FUNDING SCHEME: Dalby SHS will put the funding towards future programs.
FUNDING SCHEME: Dalby SHS will put the funding towards future programs. Ebony Graveur

David Littleproud fosters STEM with new funding scheme

MP DAVID Littleproud is making moves to foster innovation in the classrooms of local schools by pledging $5000 worth of funding to Dalby State High School.

The funds will go towards science, technology, engineering and mathematics, as well as agricultural studies.

"Dalby State High School will use this $5000 funding to buy materials, trolleys, trays and a 3D printer so students can make various electronic components for use in agriculture and science,” Federal Member for Maranoa David Littleproud said.

"Students will explore the wonders of science, technology, engineering and maths and apply these theories to projects that involve robotics, like GPS trackers on cattle.”

The $29.8 million Inspiring Australia science program provided the funding as part of the Coalition's $1.1 billion National Innovation and Science Agenda.

The program, alongside the government's rational economic plan, has generated 1.25 million jobs since 2013.

The program is expected to create an additional 1.25 million jobs between now and 2024, as well as enhance the students' skills in the STEM areas.

This will co-ordinate with the Women Who Weld program, which promotes the importance of hiring women in male-dominated fields.

"Mathematics and science skills are essential for our economic prosperity and harnessing this knowledge in Maranoa is important for the future prosperity of the region,” Mr Littleproud said.

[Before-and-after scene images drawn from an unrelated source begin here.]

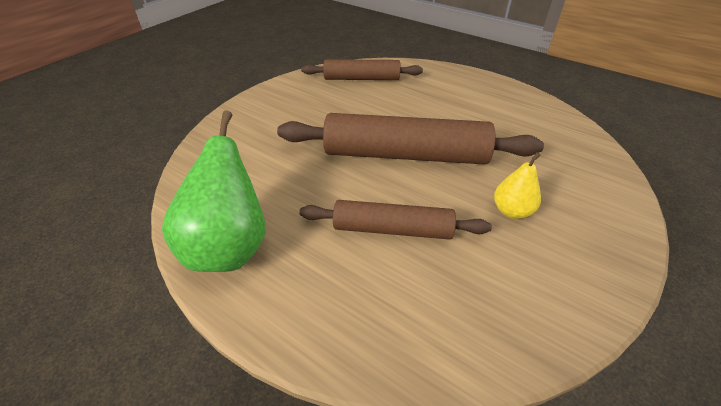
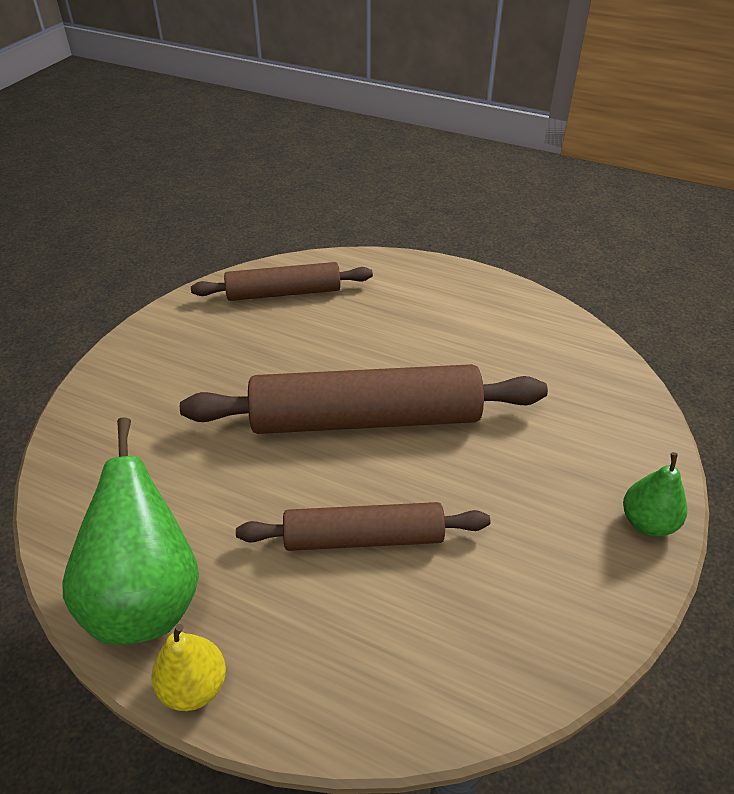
camera: 10 degrees left, 0 degrees up
yellow pear [494,152,541,219] -> yellow pear moved to [151,624,226,711]
none -> green pear [623,452,687,536]

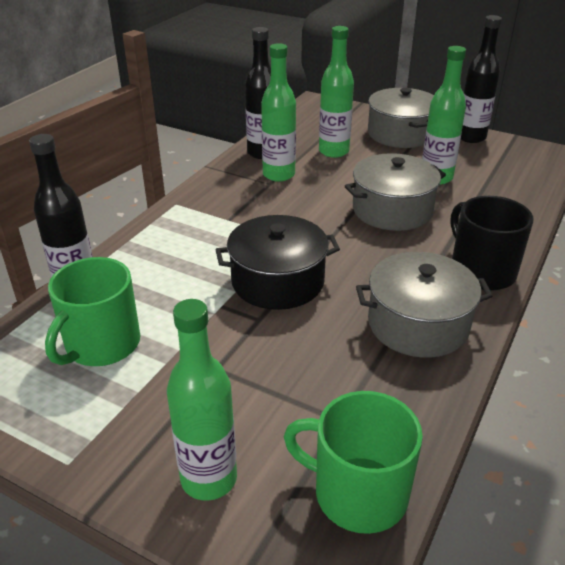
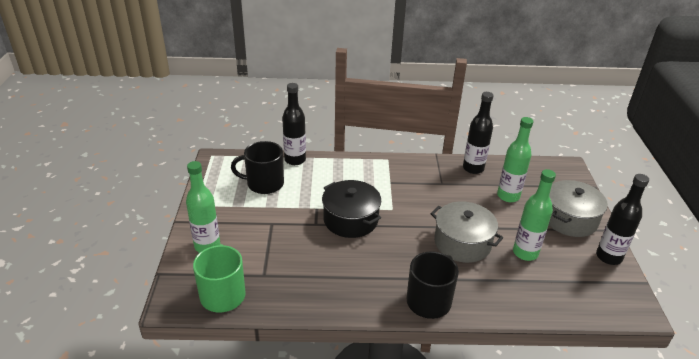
camera: 60 degrees right, 0 degrees up
green mug [45,257,141,366] -> black mug [231,141,284,194]
green bottle [261,43,296,182] -> none
grey pot [356,252,493,358] -> none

"We know that 75 per cent of future jobs will require these skills, and this program introduces young people to STEM, allowing them to learn useful skills that can lead to rewarding careers in Maranoa.”

School principal Dr Dean Russell said the funding would be instrumental for a renewed initiative being run at the Bunya campus of the high school called Ag Innovate.

"It's basically a full-time program for students where they do a variety of vocational programs and academic studies,” Dr Russell said.

"I can see the $5000 will be a very useful injection into that program in terms of providing state of the art resources for the kids.”